Erik Harris Recalls Unlikely Path From Undrafted To NFL Team Captain

Erik Harris Raiders
Photo credit USA Today Images

Erik Harris has been named team captain for the Las Vegas Raiders, and his journey to this point has been winding, to say the least. 

The 30-year-old walked on at California University of Pennsylvania, a Division II school, and went undrafted in 2012. Then he spent a summer as a corn mixer at a potato chip factory and another summer as an overnight supervisor at UPS while finishing a degree in criminal justice.

But now? Now he’s the captain of an NFL team.
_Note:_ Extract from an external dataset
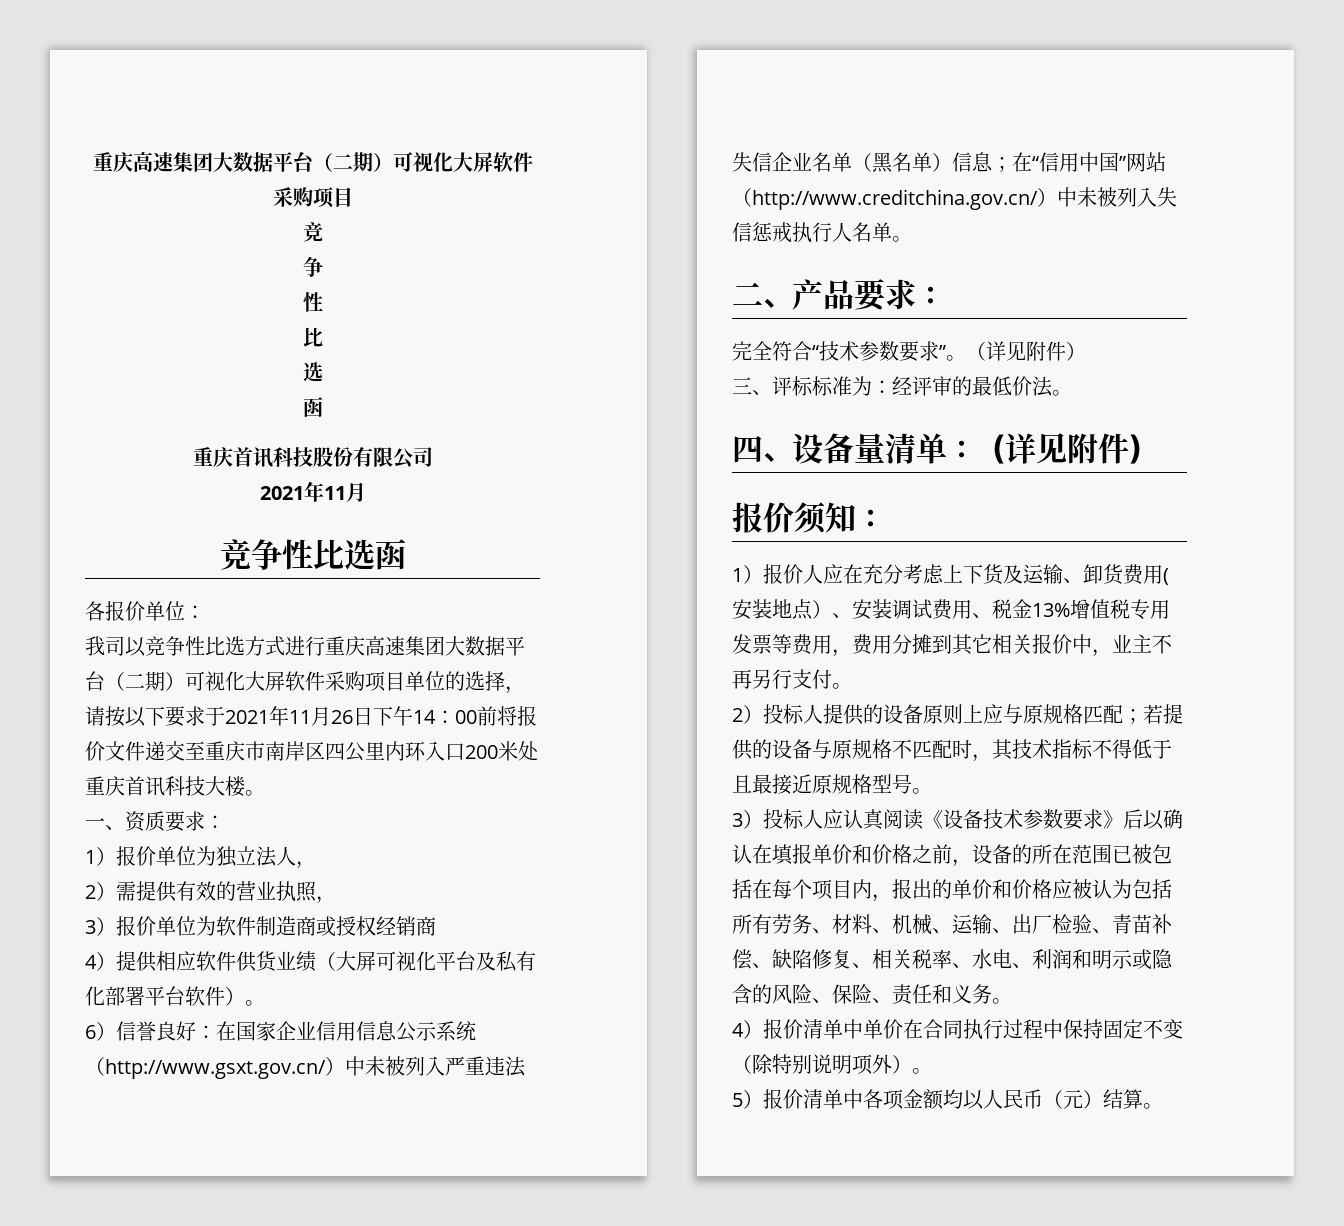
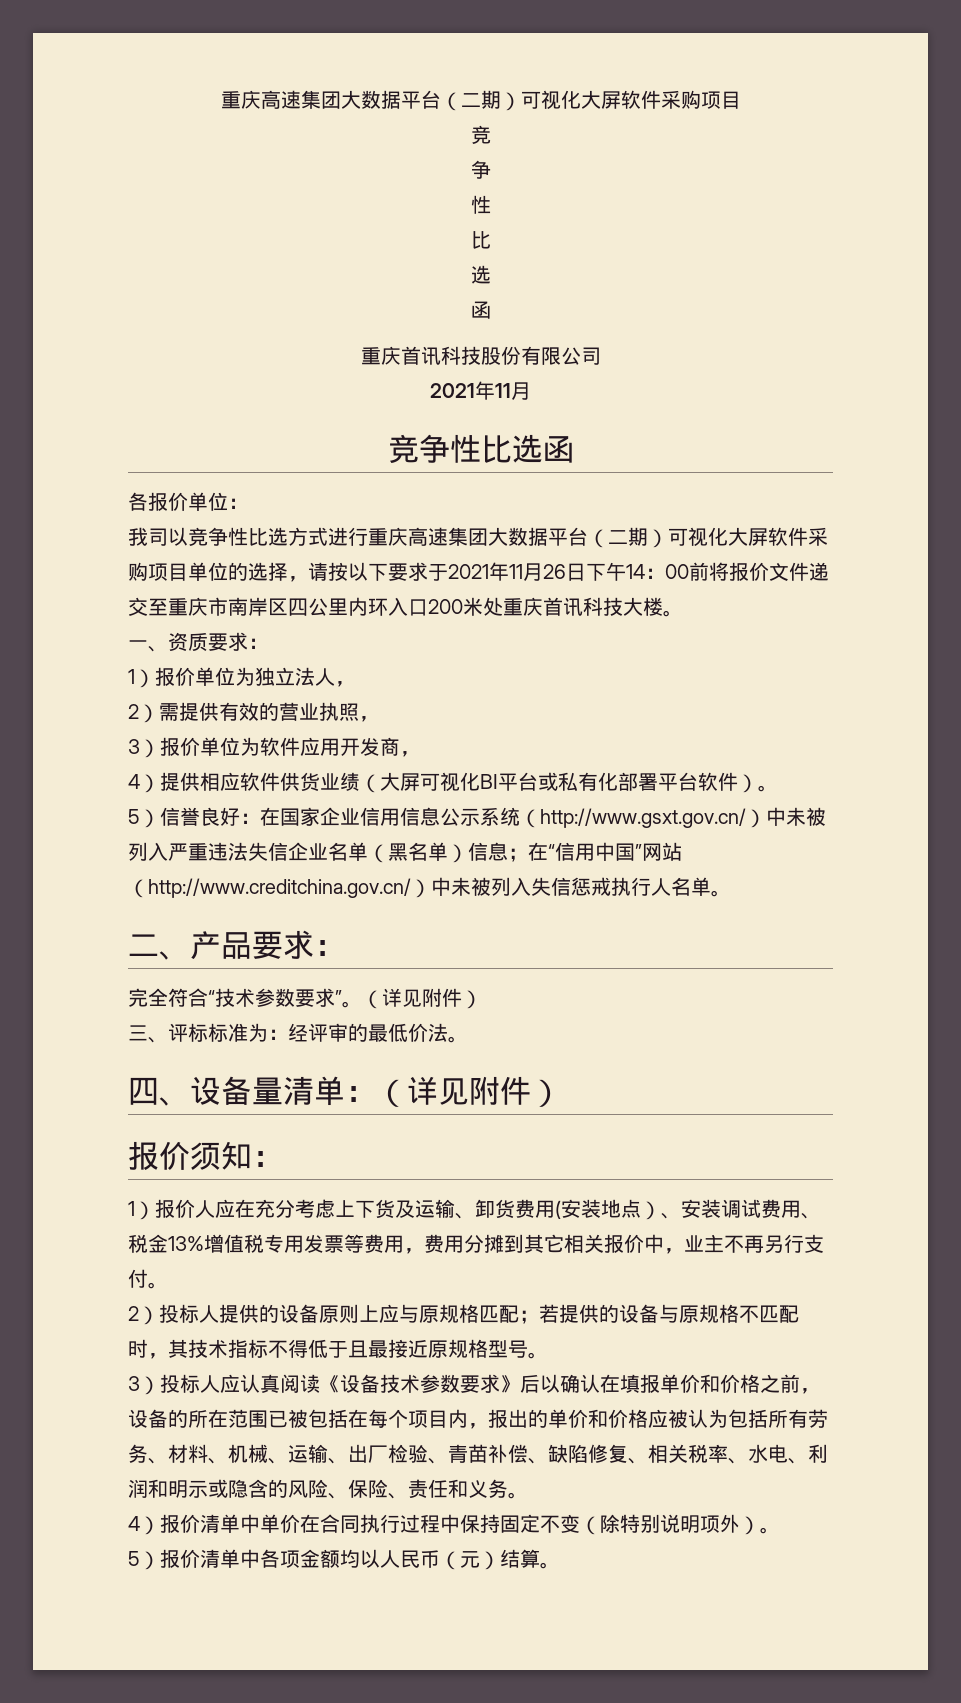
[256,916,436,937] 制造商或授权经销商 -> [300,737,420,757] 应用开发商，
[436,951,496,971] 平台及 -> [480,772,558,791] BI平台或
[85,1025,96,1039] 6 -> [128,809,140,824] 5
“Any stat game, any contract I sign, it’s all great,” Harris said on The Zach Gelb Show. “But being named a team captain from your coaches – and really your peers, the guys in the locker room that I grind every day with – that means more to me than [stats or contracts]. Just to have the respect of those guys, I try to lead by example. I try to serve my teammates as Christ would serve.”

Harris played for the Hamilton Tiger-Cats in the Canadian Football League from 2013-15 before making it to the NFL. He played for the New Orleans Saints in 2016 and part of 2017 before latching on to the Raiders that September. He’s been with the organization ever since. 

Being named captain was a surreal experience.

“Every year when they announce the captains, in the back of my mind, I’m like, ‘Okay, here it comes, here it comes,’ and then [my name isn’t said],” Harris explained. “And then when [Coach Gruden] started saying who the captain was and started [saying], ‘This guy worked at the potato chip factory’ – I was like, ‘There’s no way he’s about to say my name.’ When he said my name, the butterflies I had and just the excitement I had and guys coming up to me saying, ‘Congrats, well-deserved, much-deserved’ – it really meant a lot to me.”

Harris was in college when he found out his wife was pregnant with twins. The pregnancy was unplanned.

“I grew up in a single-mother home, and my dad was never around,” Harris said. “My biggest fear was not being able to provide for my family, and at that point, I was getting my degree but I didn’t really necessarily know what I really wanted to do.”

Harris almost joined the Air Force, but then a tryout in Canada changed his life.

“That was the route I was going to take,” Harris said of the military. “Then I paid $80, went to that CFL tryout, and it all worked out.”